Records from a dataset:
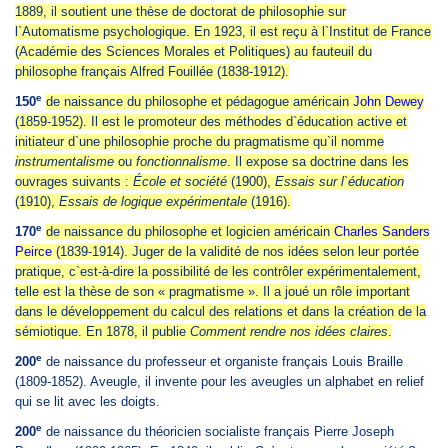
1889, il soutient une thèse de doctorat de philosophie sur
l`Automatisme psychologique. En 1923, il est reçu à l`Institut de France
(Académie des Sciences Morales et Politiques) au fauteuil du
philosophe français Alfred Fouillée (1838-1912).
e
150
de naissance du philosophe et pédagogue américain
John Dewey
(1859-1952). Il est le promoteur des méthodes d`éducation active et
initiateur d`une philosophie proche du pragmatisme qu`il nomme
instrumentalisme
ou
fonctionnalisme
. Il expose sa doctrine dans les
ouvrages suivants :
École et société
(1900),
Essais sur l`éducation
(1910),
Essais de logique expérimentale
(1916).
e
170
de naissance du philosophe et logicien américain
Charles Sanders
Peirce
(1839-1914). Juger de la validité de nos idées selon leur portée
pratique, c`est-à-dire la possibilité de les contrôler expérimentalement,
telle est la thèse de son « pragmatisme ».
Il a joué un rôle important
dans le développement du calcul des relations et dans la création de la
sémiotique. En 1878, il publie
Comment rendre nos idées claires
.
e
200
de naissance du professeur et organiste français Louis Braille
(1809-1852). Aveugle, il invente pour les aveugles un alphabet en relief
qui se lit avec les doigts.
e
200
de naissance du théoricien socialiste français Pierre Joseph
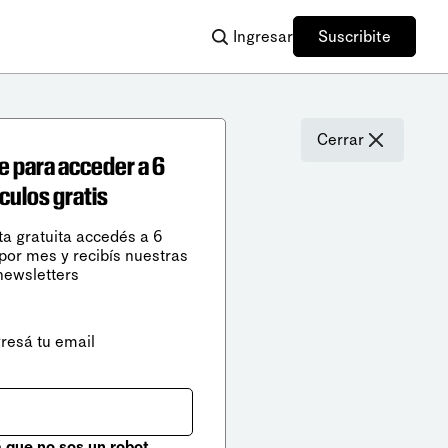
Ingresar
Suscribite
Cerrar
e para acceder a 6
ículos gratis
ta gratuita accedés a 6
 por mes y recibís nuestras
newsletters
gresá tu email
que no sos un robot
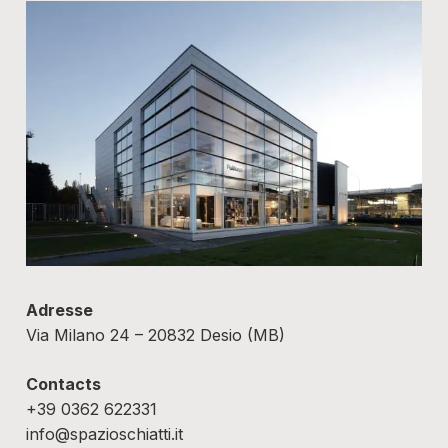
Adresse
Via Milano 24 – 20832 Desio (MB)
Contacts
+39 0362 622331
info@spazioschiatti.it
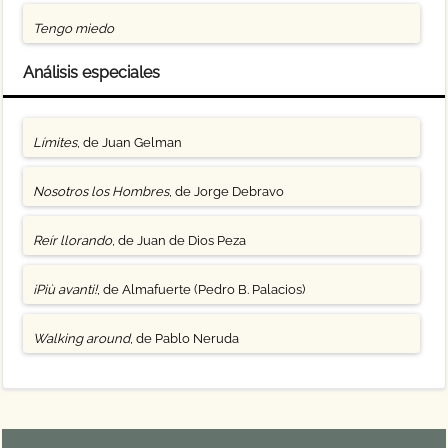
Tengo miedo
Análisis especiales
Límites
, de Juan Gelman
Nosotros los Hombres
, de Jorge Debravo
Reír llorando
, de Juan de Dios Peza
¡Più avanti!
, de Almafuerte (Pedro B. Palacios)
Walking around
, de Pablo Neruda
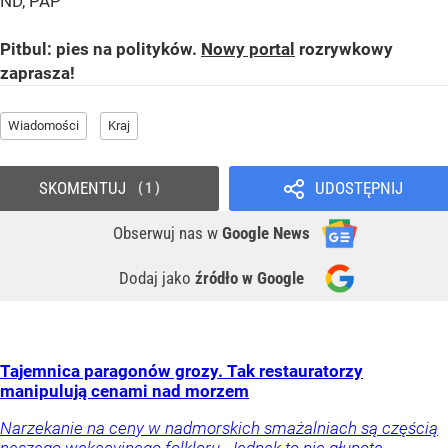
ND, PAP
Pitbul: pies na polityków.
Nowy portal
rozrywkowy
zaprasza!
Wiadomości
Kraj
SKOMENTUJ
UDOSTĘPNIJ
1
Obserwuj nas
w
Google News
Dodaj jako
źródło w Google
Tajemnica paragonów grozy. Tak restauratorzy
manipulują cenami nad morzem
Narzekanie na ceny w nadmorskich smażalniach są częścią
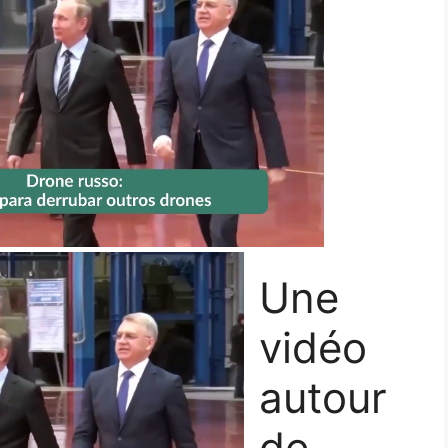
Une
vidéo
autour
de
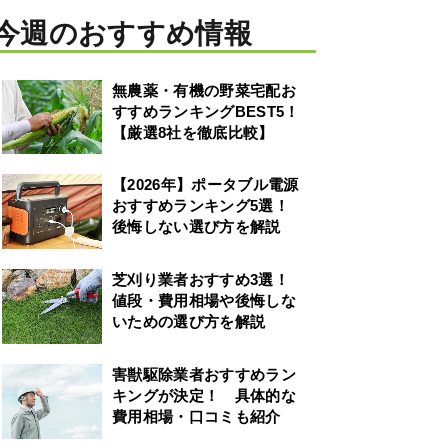
今週のおすすめ情報
無農薬・有機の野菜宅配お
すすめランキングBEST5！
【厳選8社を徹底比較】
【2026年】ポータブル電源
おすすめランキング5選！
後悔しない選び方を解説
芝刈り業者おすすめ3選！
値段・費用相場や後悔しな
いための選び方を解説
害獣駆除業者おすすめラン
キングが決定！ 具体的な
費用相場・口コミも紹介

▶ _Task requirements_:
Report every line of the material above that contains the word "thèse", copying each of those lines in full. Treat uppercase and lowercase as different.

▶ _Written answer_:
1889, il soutient une thèse de doctorat de philosophie sur
telle est la thèse de son « pragmatisme ».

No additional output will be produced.